━━━ The input

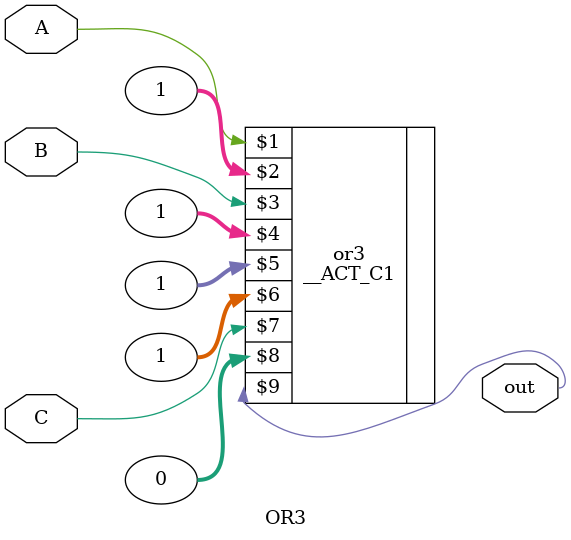
<source format=v>
module OR3 (
    input A, B, C,

    output out
);

    __ACT_C1 or3(A, 1, B, 1, 1, 1, C, 0, out);

endmodule
</source>
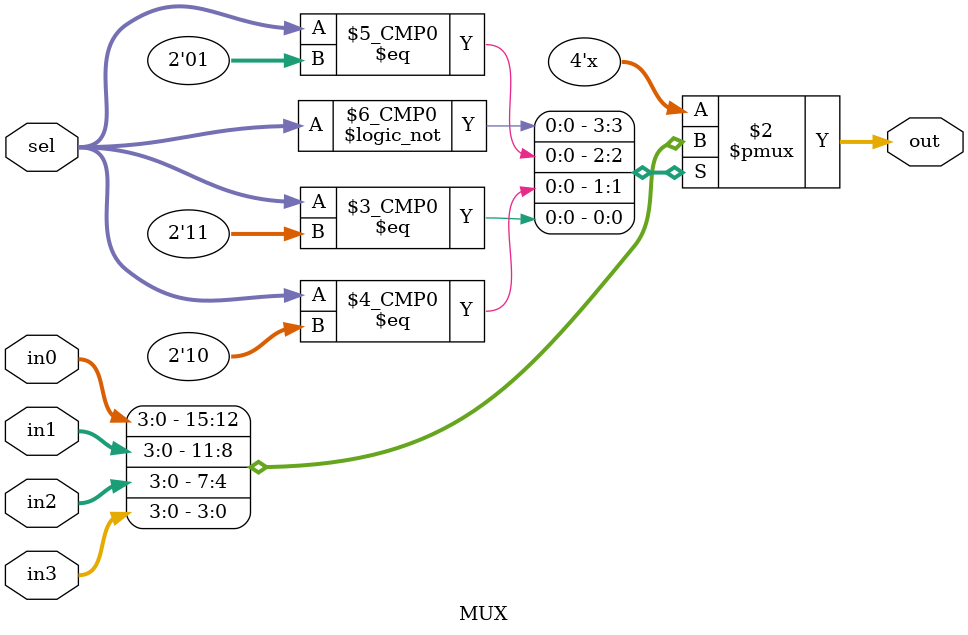
<source format=v>
module MUX(
    output reg [3:0] out,
    input [3:0] in0,
    input [3:0] in1,
    input [3:0] in2,
    input [3:0] in3,
    input [1:0] sel
      );
      
      
    always@(*) begin
        case(sel)
        0: out = in0;
        1: out = in1;
        2: out = in2;
        3: out = in3;
        default: out = in0;
        
    endcase
  
    end  
  
endmodule

</source>
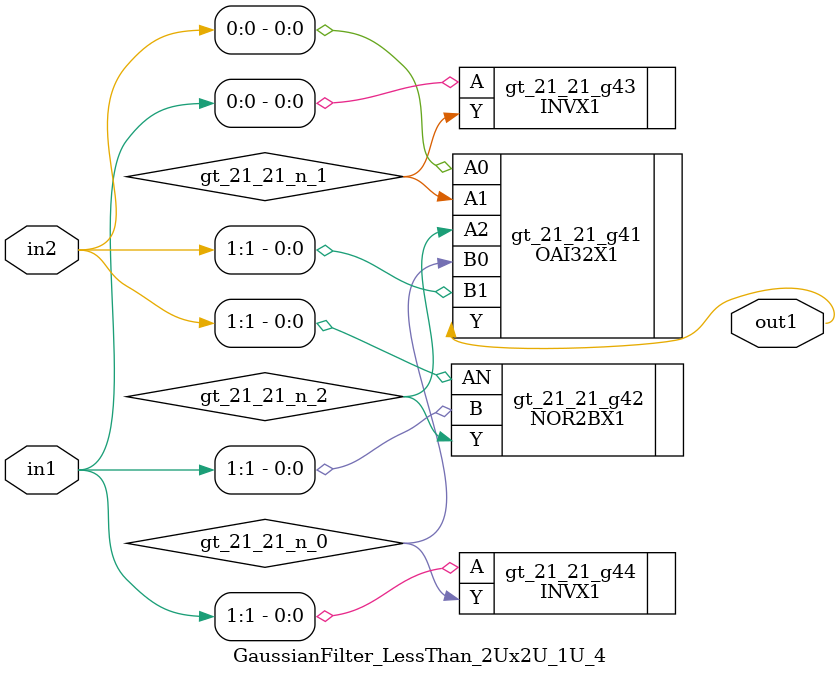
<source format=v>
`timescale 1ps / 1ps


module GaussianFilter_LessThan_2Ux2U_1U_4(in2, in1, out1);
  input [1:0] in2, in1;
  output out1;
  wire [1:0] in2, in1;
  wire out1;
  wire gt_21_21_n_0, gt_21_21_n_1, gt_21_21_n_2;
  OAI32X1 gt_21_21_g41(.A0 (in2[0]), .A1 (gt_21_21_n_1), .A2
       (gt_21_21_n_2), .B0 (gt_21_21_n_0), .B1 (in2[1]), .Y (out1));
  NOR2BX1 gt_21_21_g42(.AN (in2[1]), .B (in1[1]), .Y (gt_21_21_n_2));
  INVX1 gt_21_21_g43(.A (in1[0]), .Y (gt_21_21_n_1));
  INVX1 gt_21_21_g44(.A (in1[1]), .Y (gt_21_21_n_0));
endmodule



</source>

━━━━━━

Write out every entry above exactly as it stands, minus the pictures.

Written response:
<source format=v>
module OR3 (
    input A, B, C,

    output out
);

    __ACT_C1 or3(A, 1, B, 1, 1, 1, C, 0, out);

endmodule
</source>
<source format=v>
module MUX(
    output reg [3:0] out,
    input [3:0] in0,
    input [3:0] in1,
    input [3:0] in2,
    input [3:0] in3,
    input [1:0] sel
      );
      
      
    always@(*) begin
        case(sel)
        0: out = in0;
        1: out = in1;
        2: out = in2;
        3: out = in3;
        default: out = in0;
        
    endcase
  
    end  
  
endmodule

</source>
<source format=v>
`timescale 1ps / 1ps


module GaussianFilter_LessThan_2Ux2U_1U_4(in2, in1, out1);
  input [1:0] in2, in1;
  output out1;
  wire [1:0] in2, in1;
  wire out1;
  wire gt_21_21_n_0, gt_21_21_n_1, gt_21_21_n_2;
  OAI32X1 gt_21_21_g41(.A0 (in2[0]), .A1 (gt_21_21_n_1), .A2
       (gt_21_21_n_2), .B0 (gt_21_21_n_0), .B1 (in2[1]), .Y (out1));
  NOR2BX1 gt_21_21_g42(.AN (in2[1]), .B (in1[1]), .Y (gt_21_21_n_2));
  INVX1 gt_21_21_g43(.A (in1[0]), .Y (gt_21_21_n_1));
  INVX1 gt_21_21_g44(.A (in1[1]), .Y (gt_21_21_n_0));
endmodule



</source>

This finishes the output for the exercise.